L-R Doane Perry, Jim Keltner, Neil Peart & Don Lombardi Photo: Dan Grody
By Laura Ferreiro
The best way to learn a craft is to hang out with the masters. That’s the premise behind the Los Angeles Music Academy’s Drummer’s Reality Camp, where aspiring drummers of all ages get the chance to learn directly from renowned drummers during four days of intense instruction, clinics and concerts each year.
At a roundtable discussion during this year’s camp, Neil Peart of Rush, legendary session drummer Jim Keltner (who has played with three of the four Beatles, Bob Dylan, Dolly Parton and Neil Young, among others), and Doane Perry of Jethro Tull examined the attributes of good drumming and the importance of going beyond drumming to master songwriting, penning lyrics and playing other instruments. Don Lombardi, president of DW Drums and chief executive of drumming instruction website DrumChannel.com, led the discussion, which took place at the Drum Channel’s Oxnard soundstage.
“I look at a drum set and it’s like a large playground for me,” Keltner told the enthusiastic audience, which included drummers as young as 12 and renowned sticksmen Gil Sharone and Uli Frost.
Peart, who’s not only known as one of the best drummers in the world but also writes all of Rush’s lyrics, said that he sees several parallels between playing drums and writing lyrics. “I started writing lyrics early on,” Peart said. “Words are as rhythmic as drum phrasing.” Peart is also a renowned author who has published several books. But he admitted that he didn’t feel confident enough to publically share his prose writing for nearly two decades. “I bought a typewriter in Little Rock, Arkansas and spent the next 20 years writing before I published anything,” he admits.
All three drummers agreed that inspiration can be found in the unlikeliest of places, ranging from listening to Guns N’ Roses to classical music, as well as things completely unrelated to music. “I got turned on to Stravinsky at a very young age,” Keltner said. “We’d sit around and absorb ‘The Rite of Spring’ and say, ‘How does a mind make that happen?”
“I had a car that was dying and it made the most glorious sound, so you can find it anywhere,” Perry told the burgeoning drummers. “So be open to all of it.
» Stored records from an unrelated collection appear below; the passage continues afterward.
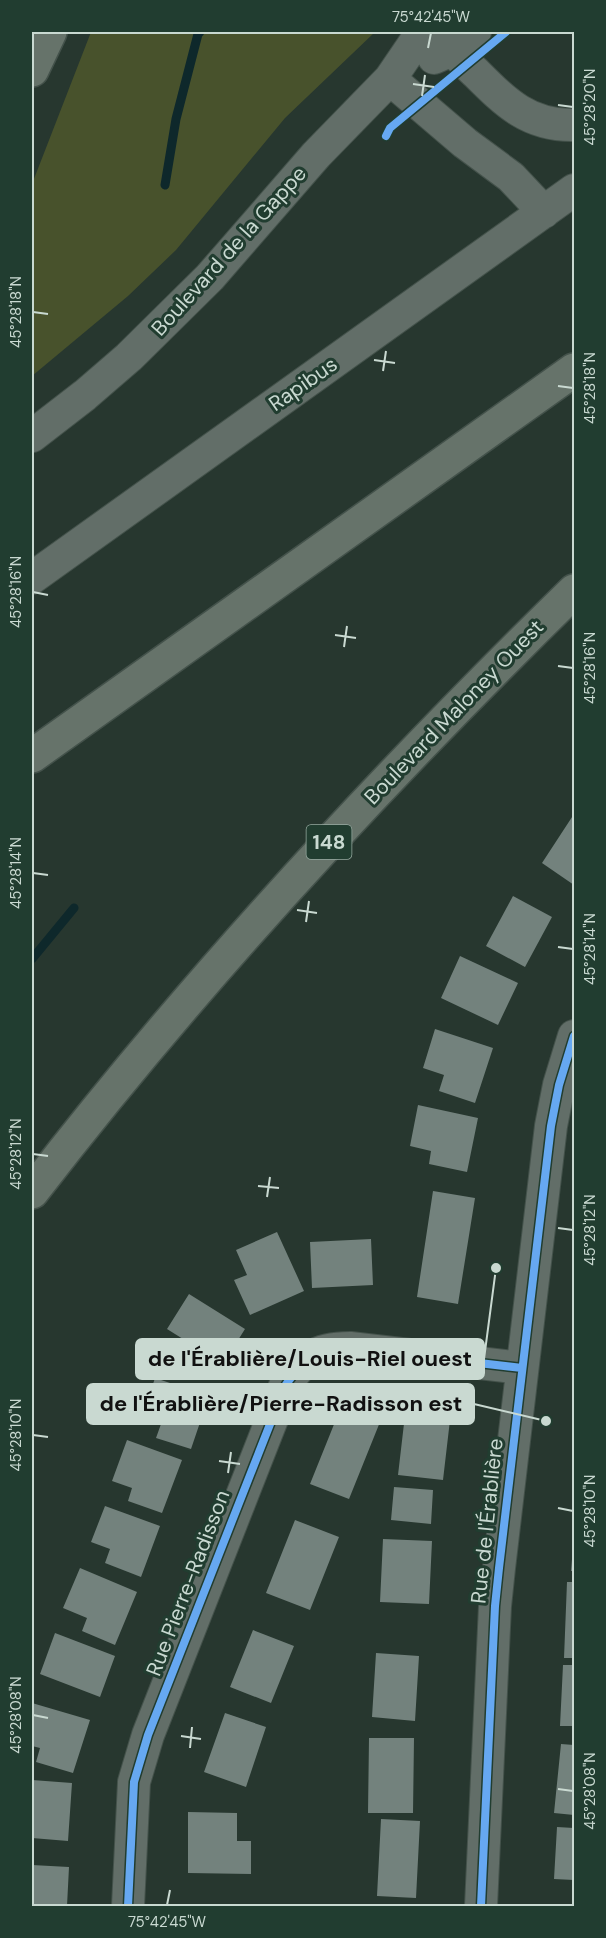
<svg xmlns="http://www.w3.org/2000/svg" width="606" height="1938" viewBox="0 0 606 1938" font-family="'DM Sans',sans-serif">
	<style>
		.green { fill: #48522c }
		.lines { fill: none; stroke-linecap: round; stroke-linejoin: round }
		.stream { stroke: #0e282b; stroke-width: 9 }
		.building { fill: #73827d }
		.minor-casing { stroke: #44524b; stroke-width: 34 }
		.highway-casing { stroke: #44524b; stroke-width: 36 }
		.minor { stroke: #626e68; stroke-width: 32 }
		.highway { stroke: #66736a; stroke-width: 33 }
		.cycleway-casing { stroke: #213d30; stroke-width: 11 }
		.cycleway { stroke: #66a8f1; stroke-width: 8 }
		.ticks { fill: none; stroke: #c9d9d1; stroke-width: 2 }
		.labels { text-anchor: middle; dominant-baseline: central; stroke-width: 6; stroke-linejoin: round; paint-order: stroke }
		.shield { fill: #213d30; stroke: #97aaa1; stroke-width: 1.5 }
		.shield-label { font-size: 20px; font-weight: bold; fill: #c9d9d1 }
		.street-label { font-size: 21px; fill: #c9d9d1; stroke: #213d30 }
		.leader { fill: none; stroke: #c9d9d1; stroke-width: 2 }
		.callout-dot { fill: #c9d9d1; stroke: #213d30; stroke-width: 2 }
		.callout { fill: #c9d9d1; stroke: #c9d9d1; stroke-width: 2 }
		.callout-label { font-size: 22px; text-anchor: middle; font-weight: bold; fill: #111 }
		.neatline { fill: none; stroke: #c9d9d1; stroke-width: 2 }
		.ticks-label { font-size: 15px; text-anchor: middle; fill: #c9d9d1 }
	</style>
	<rect width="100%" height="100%" fill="#27372f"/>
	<path class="green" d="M91 32H375L285 118 176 250 128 296 32 376V184Z"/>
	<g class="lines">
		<path class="stream" d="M165 185 176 119 198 34 200 32
			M32 959 74 908"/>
	</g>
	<path class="building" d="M574 814V885L542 863Z
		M513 896 552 917 525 967 486 946Z
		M460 956 518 983 498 1025 441 998Z
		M435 1029 493 1048 475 1103 439 1091 444 1075 423 1068Z
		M418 1105 478 1118 467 1172 429 1164 431 1151 410 1146Z
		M433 1191 475 1198 458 1304 417 1297Z
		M277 1232 304 1291 250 1315 234 1280 247 1275 236 1250Z
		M371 1239 373 1285 312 1288 310 1242Z
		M189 1294 245 1329 223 1364 167 1329Z
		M155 1378 209 1396 191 1449 156 1438 161 1424 142 1417Z
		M341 1407 380 1422 349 1499 310 1484Z
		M405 1415 450 1420 443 1480 398 1475Z
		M127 1440 182 1460 162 1513 128 1501 132 1488 112 1481Z
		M394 1487 433 1490 431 1524 391 1520Z
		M105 1506 160 1526 141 1577 105 1563 110 1549 91 1542Z
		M295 1520 339 1537 310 1610 266 1593Z
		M383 1539 432 1541 429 1604 380 1602Z
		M573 1547H574V1571H571Z
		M80 1568 137 1592 115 1645 82 1631 87 1618 63 1608Z
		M567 1582H574V1658H564Z
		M253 1630 294 1646 271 1703 230 1687Z
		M55 1633 115 1656 100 1697 40 1674Z
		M376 1653 419 1656 415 1721 372 1717Z
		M563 1665H574V1726H560Z
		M32 1703 90 1720 73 1773 36 1762 40 1748 32 1746Z
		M225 1713 266 1727 246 1787 204 1772Z
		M369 1738H414L413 1813H368Z
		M561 1744 574 1745V1815L554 1813Z
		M32 1780 72 1783 68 1841 32 1838Z
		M188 1812 237 1813V1841H251V1874L188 1873Z
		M381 1819 420 1821 416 1898 377 1896Z
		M557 1827 574 1828V1880L554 1879Z
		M32 1865 69 1867 67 1906H32Z"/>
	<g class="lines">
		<g class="minor-casing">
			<path id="minor" d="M433 32C447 45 461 59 476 73 506 103 529 126 574 125
				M434 58 452 50 475 32
				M390 79 465 143 511 177 544 212
				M32 436 85 395 129 357 210 277 316 155 390 79 422 32
				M32 578 574 190
				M128 1906 134 1782 148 1735 285 1386C304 1358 315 1348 350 1348L522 1368
				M481 1906 495 1606 499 1568 551 1126 559 1085 574 1036"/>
		</g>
		<g class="highway-casing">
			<path id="highway" d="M32 70 50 32
				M32 756 574 370
				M32 1192C197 978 381 780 574 591"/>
		</g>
		<use href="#minor" class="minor"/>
		<use href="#highway" class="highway"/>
		<g class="cycleway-casing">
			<path id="cycleway" d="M386 136 390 128 506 32
				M128 1906 134 1782 148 1735 285 1386C304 1358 315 1348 350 1348L522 1368
				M481 1906 495 1606 499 1568 551 1126 559 1085 574 1036"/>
		</g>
		<use href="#cycleway" class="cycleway"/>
	</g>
	<path class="ticks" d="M428 48 431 33M413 84 434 87M422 96 425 75M558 105 573 107M33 312 48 314M374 360 395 363M383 371 386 351M558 386 573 388M33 592 48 595M335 635 356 638M344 647 347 626M558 666 573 668M33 873 48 875M297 910 317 913M306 922 309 901M558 947 573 949M33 1154 48 1156M258 1186 279 1188M267 1197 270 1177M558 1228 573 1230M33 1435 48 1437M219 1461 240 1464M228 1473 231 1452M558 1508 573 1511M33 1715 48 1718M181 1736 201 1739M190 1748 192 1727M558 1789 573 1791M167 1905 170 1890"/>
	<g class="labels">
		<rect class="shield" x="306.5" y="825" width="45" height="34" rx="4.5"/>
		<g class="shield-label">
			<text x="329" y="842">148</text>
		</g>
		<g class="street-label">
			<text transform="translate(229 251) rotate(-48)">Boulevard de la Gappe</text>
			<text transform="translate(303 384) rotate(-35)">Rapibus</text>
			<text transform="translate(454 712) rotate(-46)">Boulevard Maloney Ouest</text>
			<text transform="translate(487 1521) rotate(-84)">Rue de l'Érablière</text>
			<text transform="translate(188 1583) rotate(-69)">Rue Pierre-Radisson</text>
		</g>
	</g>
	<path class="leader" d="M496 1268L484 1359M546 1421L474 1404"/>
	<g class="callout-dot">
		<circle cx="496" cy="1268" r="6"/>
		<circle cx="546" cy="1421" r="6"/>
	</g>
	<g class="callout">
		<rect x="136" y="1339" width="348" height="40" rx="6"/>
		<rect x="87" y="1384" width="387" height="40" rx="6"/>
	</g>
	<g class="callout-label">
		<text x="310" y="1366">de l'Érablière/Louis-Riel ouest</text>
		<text x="281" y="1411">de l'Érablière/Pierre-Radisson est</text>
	</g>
	<rect width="606" height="1938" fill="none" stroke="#213d30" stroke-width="66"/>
	<rect x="33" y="33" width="540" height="1872" class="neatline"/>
	<g class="ticks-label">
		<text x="431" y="22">75°42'45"W</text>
		<text transform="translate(590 107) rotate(-90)" y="5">45°28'20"N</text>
		<text transform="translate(16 312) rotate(-90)" y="5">45°28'18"N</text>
		<text transform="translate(590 388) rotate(-90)" y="5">45°28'18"N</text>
		<text transform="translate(16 592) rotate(-90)" y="5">45°28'16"N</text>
		<text transform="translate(590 668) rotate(-90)" y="5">45°28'16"N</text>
		<text transform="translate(16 873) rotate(-90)" y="5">45°28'14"N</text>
		<text transform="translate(590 949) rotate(-90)" y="5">45°28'14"N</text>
		<text transform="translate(16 1154) rotate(-90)" y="5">45°28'12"N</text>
		<text transform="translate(590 1230) rotate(-90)" y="5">45°28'12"N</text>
		<text transform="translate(16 1435) rotate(-90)" y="5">45°28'10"N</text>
		<text transform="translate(590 1511) rotate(-90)" y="5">45°28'10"N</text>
		<text transform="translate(16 1715) rotate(-90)" y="5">45°28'08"N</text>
		<text transform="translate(590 1791) rotate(-90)" y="5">45°28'08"N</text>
		<text x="167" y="1927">75°42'45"W</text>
	</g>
</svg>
Take it in like a sponge.”
Peart said that he has found exposure to music from around the world during his international travels to be particularly inspiring. “I’ve found so much richness in the music of other cultures – most recently Brazil,” he said.
The percussionists also discussed the important role of digital technology in music today. “Any artist back in the day would’ve loved to have these tools,” said Keltner, “They are the flesh and blood of music.”
Peart seemed a little more skeptical, pointing out that being a rock drummer is even more challenging these days than it was when he was starting out 40 years ago, because a lot of today’s popular music is dominated by electronics and drum machines.
“Listening to the Top 40 hour, there’s not one drum on it – that’s what you’re up against,” Peart told the drum students. “Hearing all this pop music with no drums makes me worry for you guys. But there’s still a place for it. We’re due for another revolution.”